El sabor de La Habana «as is»

Para nuestra suerte, la tecnología ahora nos brinda otras alternativas a nuestra orfandad cinematográfica.

Si leer a Leonardo Padura es ya, de por sí, una delicia, no podía imaginarlo ambientado en su Habana natal. Lo logra en la serie Cuatro Estaciones en La Habana, estrenada este mes en Netflix, también dirigida por Félix Viscarret y, claro, basada en la serie policíaca de Padura. La emisión televisiva está producida por Tornasol Films y Nadcon Film, y adaptada por el propio Padura, con la asistencia de la escritora Lucía López Coll, hay que mencionarlo, su esposa.
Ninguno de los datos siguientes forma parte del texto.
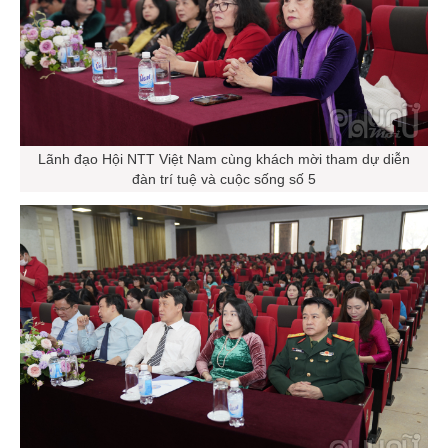
Lãnh đạo Hội NTT Việt Nam cùng khách mời tham dự diễn
đàn trí tuệ và cuộc sống số 5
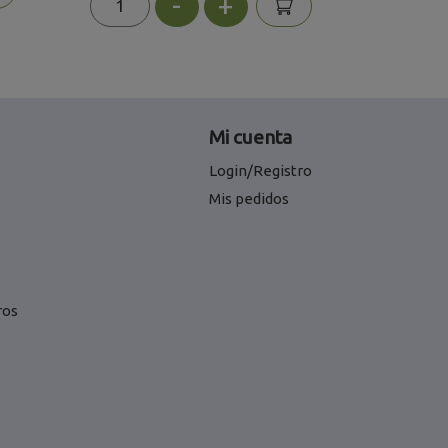
-
+
Mi cuenta
Login/Registro
Mis pedidos
ros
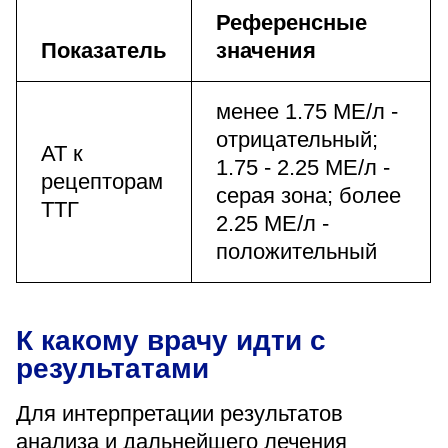
Референсные
Показатель
значения
менее 1.75 МЕ/л -
отрицательный;
АТ к
1.75 - 2.25 МЕ/л -
рецепторам
серая зона; более
ТТГ
2.25 МЕ/л -
положительный
К какому врачу идти с
результатами
Для интерпретации результатов
анализа и дальнейшего лечения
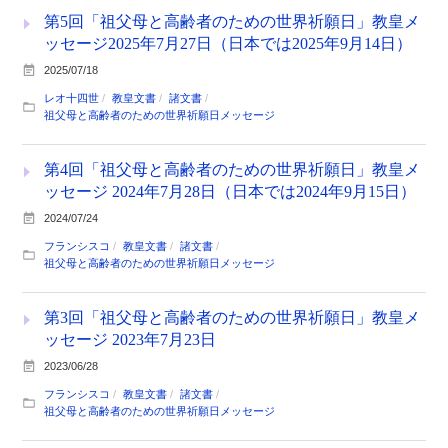
第5回「祖父母と高齢者のための世界祈願日」教皇メ
ッセージ2025年7月27日（日本では2025年9月14日）
2025/07/18
レオ十四世
教皇文書
諸文書
祖父母と高齢者のための世界祈願日メッセージ
第4回「祖父母と高齢者のための世界祈願日」教皇メ
ッセージ 2024年7月28日（日本では2024年9月15日）
2024/07/24
フランシスコ
教皇文書
諸文書
祖父母と高齢者のための世界祈願日メッセージ
第3回「祖父母と高齢者のための世界祈願日」教皇メ
ッセージ 2023年7月23日
2023/06/28
フランシスコ
教皇文書
諸文書
祖父母と高齢者のための世界祈願日メッセージ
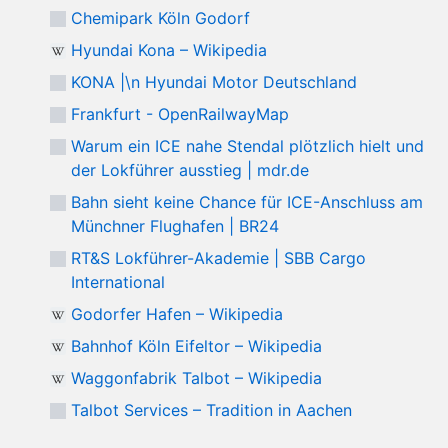
Chemipark Köln Godorf
Hyundai Kona – Wikipedia
KONA |\n Hyundai Motor Deutschland
Frankfurt - OpenRailwayMap
Warum ein ICE nahe Stendal plötzlich hielt und
der Lokführer ausstieg | mdr.de
Bahn sieht keine Chance für ICE-Anschluss am
Münchner Flughafen | BR24
RT&S Lokführer-Akademie | SBB Cargo
International
Godorfer Hafen – Wikipedia
Bahnhof Köln Eifeltor – Wikipedia
Waggonfabrik Talbot – Wikipedia
Talbot Services – Tradition in Aachen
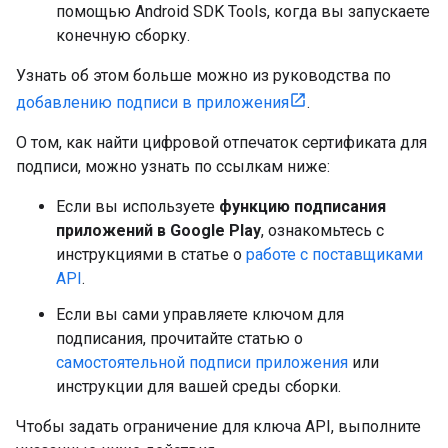
помощью Android SDK Tools, когда вы запускаете
конечную сборку.
Узнать об этом больше можно из руководства по
добавлению подписи в приложения
.
О том, как найти цифровой отпечаток сертификата для
подписи, можно узнать по ссылкам ниже:
Если вы используете
функцию подписания
приложений в Google Play
, ознакомьтесь с
инструкциями в статье о
работе с поставщиками
API
.
Если вы сами управляете ключом для
подписания, прочитайте статью о
самостоятельной подписи приложения
или
инструкции для вашей среды сборки.
Чтобы задать ограничение для ключа API, выполните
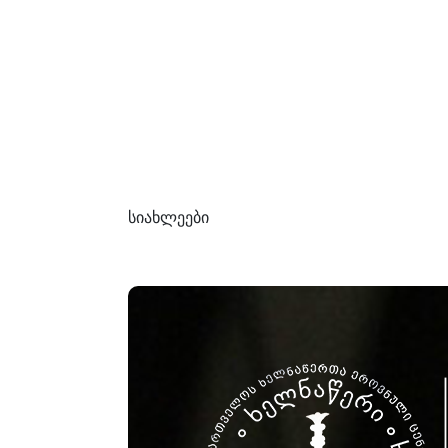
სიახლეები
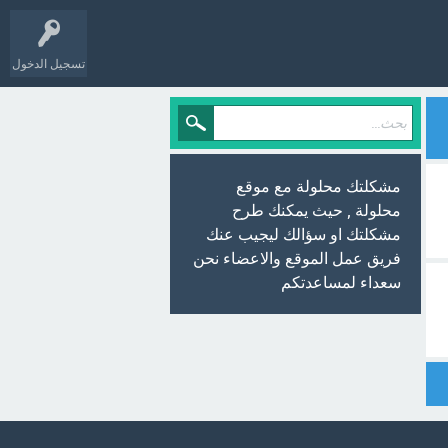
تسجيل الدخول
مشكلتك محلولة مع موقع
محلولة , حيث يمكنك طرح
مشكلتك او سؤالك ليجيب عنك
فريق عمل الموقع والاعضاء نحن
سعداء لمساعدتكم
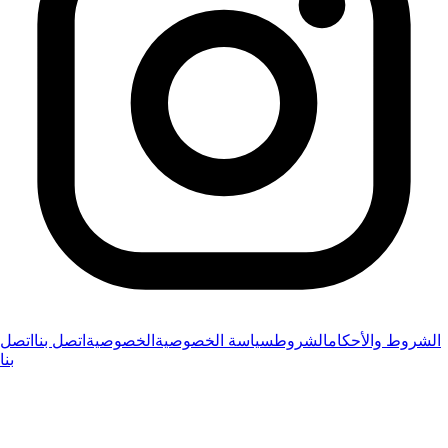
الشروط والأحكام
الشروط
سياسة الخصوصية
الخصوصية
اتصل بنا
اتصل
بنا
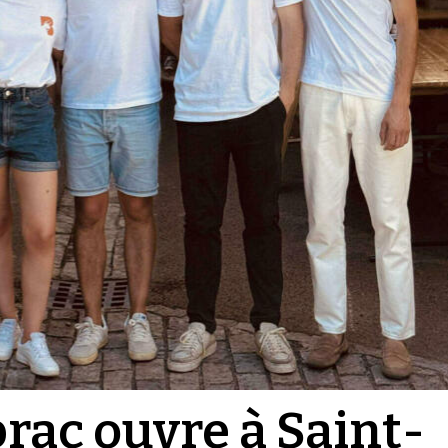
brac ouvre à Saint-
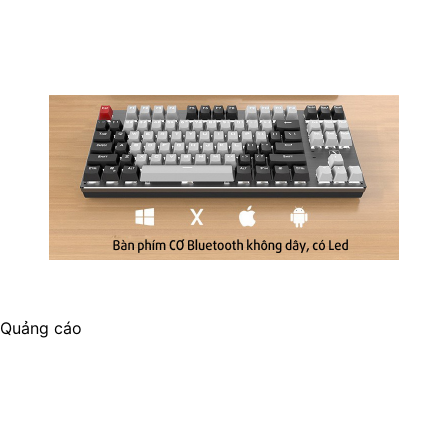
Quảng cáo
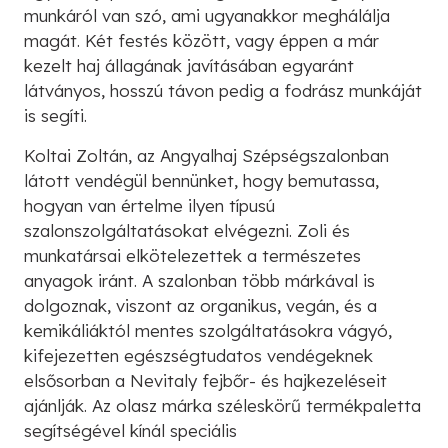
munkáról van szó, ami ugyanakkor meghálálja
magát. Két festés között, vagy éppen a már
kezelt haj állagának javításában egyaránt
látványos, hosszú távon pedig a fodrász munkáját
is segíti.
Koltai Zoltán, az Angyalhaj Szépségszalonban
látott vendégül bennünket, hogy bemutassa,
hogyan van értelme ilyen típusú
szalonszolgáltatásokat elvégezni. Zoli és
munkatársai elkötelezettek a természetes
anyagok iránt. A szalonban több márkával is
dolgoznak, viszont az organikus, vegán, és a
kemikáliáktól mentes szolgáltatásokra vágyó,
kifejezetten egészségtudatos vendégeknek
elsősorban a Nevitaly fejbőr- és hajkezeléseit
ajánlják. Az olasz márka széleskörű termékpaletta
segítségével kínál speciális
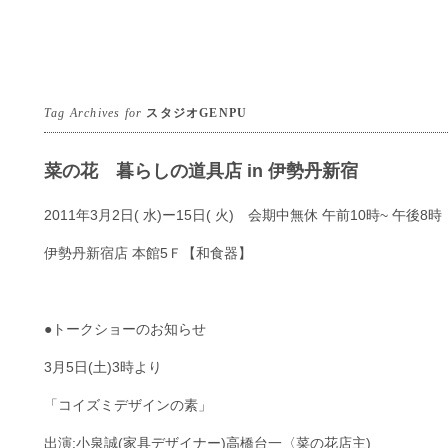
Tag Archives for
スタジオGENPU
菜の花 暮らしの道具店 in 伊勢丹新宿
2011年3月2日( 水)ー15日( 火) 会期中無休 午前10時~ 午後8時
伊勢丹新宿店 本館5Ｆ【和食器】
●トークショーのお知らせ
3月5日(土)3時より
「コイズミデザインの素」
出演:小泉誠(家具デザイナー)高橋台一〈菜の花店主)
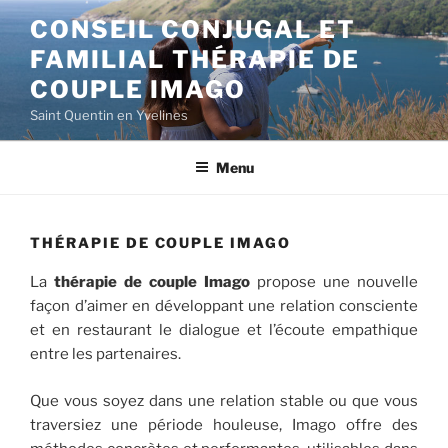
Aller
CONSEIL CONJUGAL ET
au
FAMILIAL THÉRAPIE DE
contenu
principal
COUPLE IMAGO
Saint Quentin en Yvelines
Menu
THÉRAPIE DE COUPLE IMAGO
La
thérapie de couple Imago
propose une nouvelle
façon d’aimer en développant une relation consciente
et en restaurant le dialogue et l’écoute empathique
entre les partenaires.
Que vous soyez dans une relation stable ou que vous
traversiez une période houleuse, Imago offre des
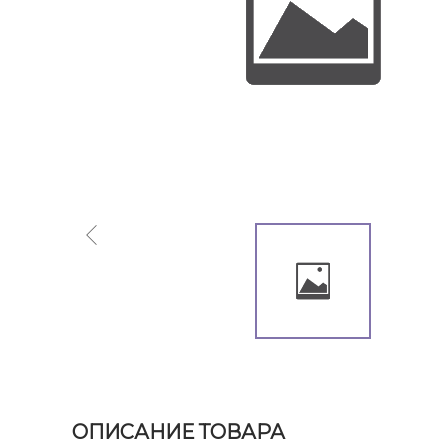
ОПИСАНИЕ ТОВАРА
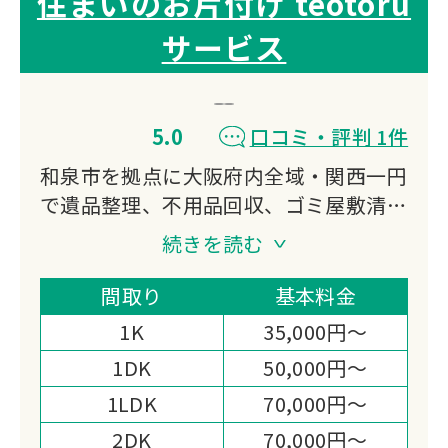
住まいのお片付け teotoru
サービス
5.0
口コミ・評判 1件
和泉市を拠点に大阪府内全域・関西一円
で遺品整理、不用品回収、ゴミ屋敷清
掃、残置物撤去に対応。
続きを読む
事前の準備や立会い不要で丸投げOK、
スピーディーな作業と明朗会計で安心し
間取り
基本料金
てお任せいただけます。
1K
35,000円～
想い出の品は丁寧に仕分け、お客様の新
1DK
50,000円～
しいスタートを全力サポートします。
1LDK
70,000円～
2DK
70,000円～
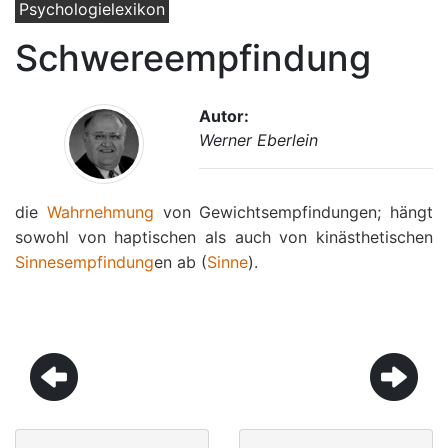
Psychologielexikon
Schwereempfindung
Autor:
Werner Eberlein
die
Wahrnehmung
von Gewichtsempfindungen; hängt
sowohl von haptischen als auch von kinästhetischen
Sinnesempfindung
en ab (
Sinne
).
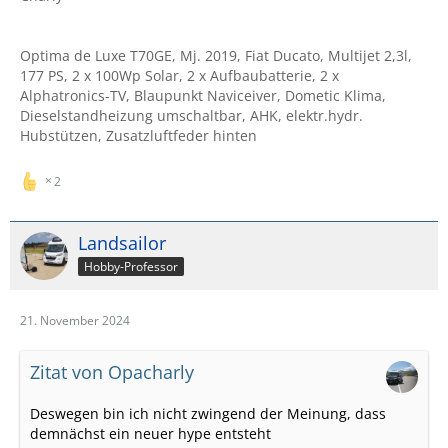
Optima de Luxe T70GE, Mj. 2019, Fiat Ducato, Multijet 2,3l,
177 PS, 2 x 100Wp Solar, 2 x Aufbaubatterie, 2 x
Alphatronics-TV, Blaupunkt Naviceiver, Dometic Klima,
Dieselstandheizung umschaltbar, AHK, elektr.hydr.
Hubstützen, Zusatzluftfeder hinten
2
Landsailor
Hobby-Professor
21. November 2024
Zitat von Opacharly
Deswegen bin ich nicht zwingend der Meinung, dass
demnächst ein neuer hype entsteht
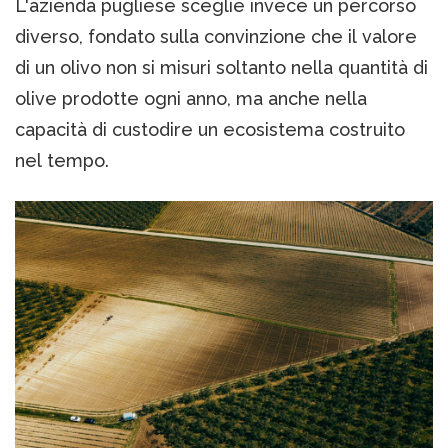
L'azienda pugliese sceglie invece un percorso
diverso, fondato sulla convinzione che il valore
di un olivo non si misuri soltanto nella quantità di
olive prodotte ogni anno, ma anche nella
capacità di custodire un ecosistema costruito
nel tempo.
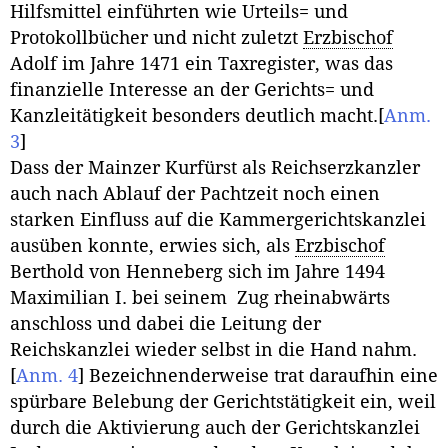
Hilfsmittel einführten wie Urteils= und
Protokollbücher und nicht zuletzt
Erzbischof
Adolf im Jahre 1471 ein Taxregister, was das
finanzielle Interesse an der Gerichts= und
Kanzleitätigkeit besonders deutlich macht.
[
Anm.
3
]
Dass der Mainzer Kurfürst als Reichserzkanzler
auch nach Ablauf der Pachtzeit noch einen
starken Einfluss auf die Kammergerichtskanzlei
ausüben konnte, erwies sich, als
Erzbischof
Berthold von Henneberg sich im Jahre 1494
Maximilian I. bei seinem Zug rheinabwärts
anschloss und dabei die Leitung der
Reichskanzlei wieder selbst in die Hand nahm.
[
Anm. 4
]
Bezeichnenderweise trat daraufhin eine
spürbare Belebung der Gerichtstätigkeit ein, weil
durch die Aktivierung auch der Gerichtskanzlei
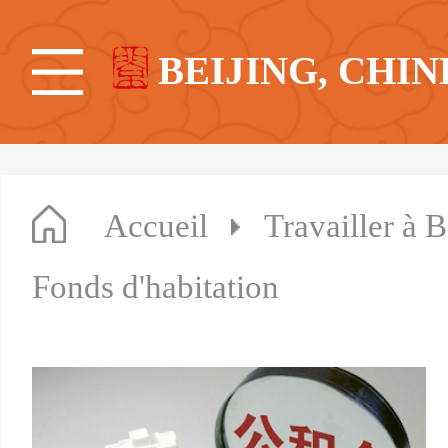
BEIJING, CHIN
Accueil
Travailler à B
Fonds d'habitation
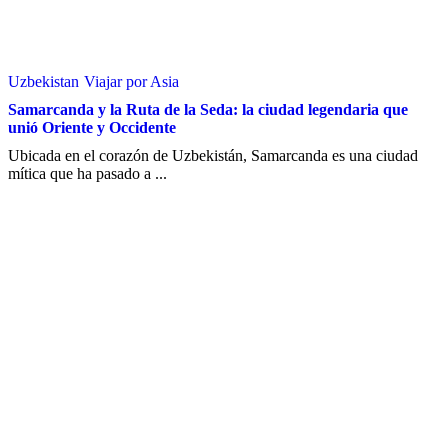
Uzbekistan
Viajar por Asia
Samarcanda y la Ruta de la Seda: la ciudad legendaria que
unió Oriente y Occidente
Ubicada en el corazón de Uzbekistán, Samarcanda es una ciudad
mítica que ha pasado a ...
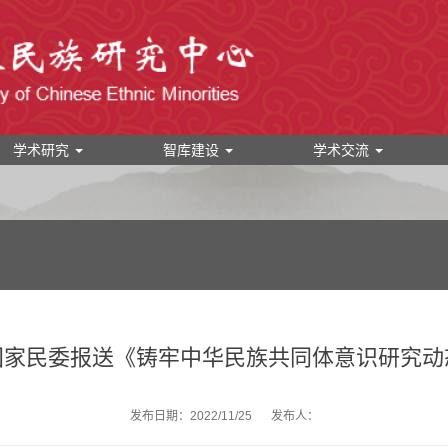
学术研究
智库建设
学术交流
国家民委报送《铸牢中华民族共同体意识研究动
发布日期：2022/11/25
发布人：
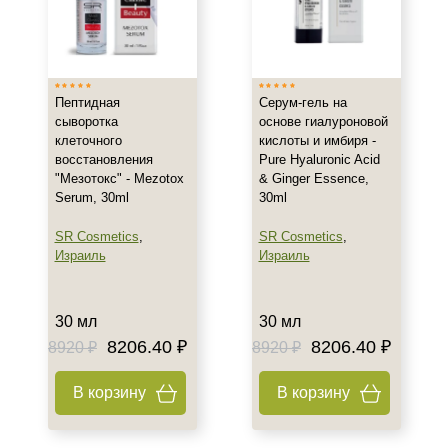
Пептидная
Серум-гель на
сыворотка
основе гиалуроновой
клеточного
кислоты и имбиря -
восстановления
Pure Hyaluronic Acid
"Мезотокс" - Mezotox
& Ginger Essence,
Serum, 30ml
30ml
SR Cosmetics
,
SR Cosmetics
,
Израиль
Израиль
30 мл
30 мл
8206.40 ₽
8206.40 ₽
8920 ₽
8920 ₽
В корзину
В корзину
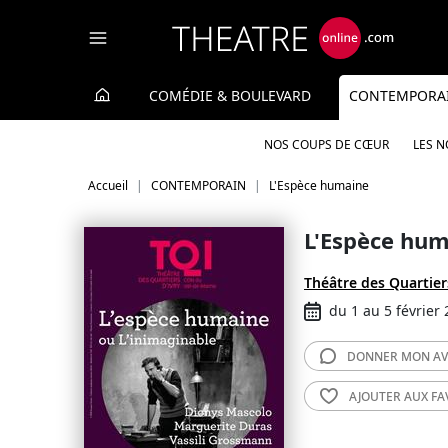
Panneau de gestion des cookies
COMÉDIE & BOULEVARD
CONTEMPORA
NOS COUPS DE CŒUR
LES 
Accueil
CONTEMPORAIN
L'Espèce humaine
L'Espèce hu
Théâtre des Quartier
du 1 au 5 février
DONNER MON
AV
AJOUTER AUX
FA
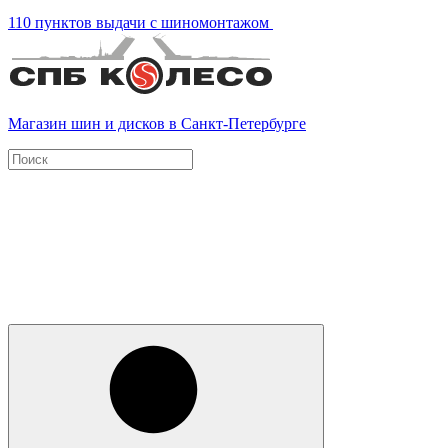
110 пунктов выдачи с шиномонтажом
Магазин шин и дисков в Санкт-Петербурге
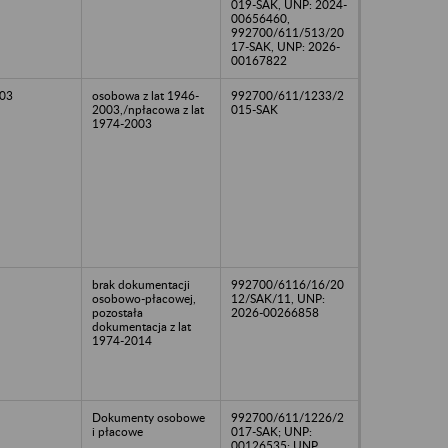
019-SAK, UNP: 2024-
00656460,
992700/611/513/20
17-SAK, UNP: 2026-
00167822
03
osobowa z lat 1946-
992700/611/1233/2
2003,/npłacowa z lat
015-SAK
1974-2003
brak dokumentacji
992700/6116/16/20
osobowo-płacowej,
12/SAK/11, UNP:
pozostała
2026-00266858
dokumentacja z lat
1974-2014
Dokumenty osobowe
992700/611/1226/2
i płacowe
017-SAK; UNP:
00126535; UNP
Las historias tienen como personaje central a nuestro teniente Mario Conde, conocido por los lectores asiduos de este noir caribeño –un policía amargado, escritor frustrado, ya entrado en años pero aún atractivo para las mujeres, aunque ninguna relación con las espectaculares cubanas con las que intenta evadir la soledad, le perdure. El aire está cargado de sangre, cotidianidad, erotismo y miseria, como pinta la canción con que inicia cada episodio: “Una vida sucia, un camino obscuro…”. Durante las investigaciones de los horrendos asesinatos cometidos en una capital cubana claramente destruida por décadas de desidia, a través de los deliciosos diálogos que Conde mantiene con su jefe, con sus tres amigotes entre platos típicos, ron y paredes descascaradas, con sus amantes o los testigos de cada caso, nos da un atisbo de la vida al final de la revolución y los entretelones desde sus inicios: los que recibían los favores de, suponemos, el comandante; las intrigas entre “compañeros”; los homosexuales o travestis que al fin pudieron salir del clóset sin ser encarcelados o asesinados; los funcionarios de las temidas instituciones de la revolución que se “compensaron por el sacrificio de la lucha” con las mansiones u obras de arte dejadas atrás por los gusanos que escaparon a Miami; el amigo que se convierte en adventista “cuando ya todo se fue pa’l carajo”… todo está ahí, en esos maravillosos diálogos.

Con una excelente fotografía y una cámara igual de capciosa, Viscarret también nos ofrece algo más que una mirada de lo que, me parece, hasta principios de este año habría parecido prohibido: penetrar en La Habana “as is”. Nos permite, además, asombrarnos con esos majestuosos árboles que brindan sombra a tanto caminante en una ciudad sin transporte o que se estremecen con el ímpetu tropical en tiempos de huracanes; con los restos de mansiones majestuosas o de casas más modestas con su característico estilo español caribeño y nos permite ingresar a esas viviendas que, en otro país, tal vez no serían más que eso: viviendas, pero que en Cuba representan un pasado y un presente míticos -fachadas e interiores devastados por la sal y tempestades marinas y, más aún, por la ausencia de brochas y pintura soviéticas. Padura nos presenta toda este cuadro atravesado por un eje que ya es marca de la isla, no importa bajo qué régimen: el erotismo.

Esta serie es una muestra de ese talento que ha sobrevivido en la isla mayor del Caribe, incluso a pesar de, o tal vez justo debido a, tantas promesas truncadas de democracia desde se independizó de España. Según leí en alguna noticia, desde febrero de este año, los internautas cubanos pueden ya abrir una cuenta y acceder a Netflix desde dentro para ver la serie… si encuentran el ancho de banda adecuado y la plata para pagarla. Un tema más para los diálogos de Padura.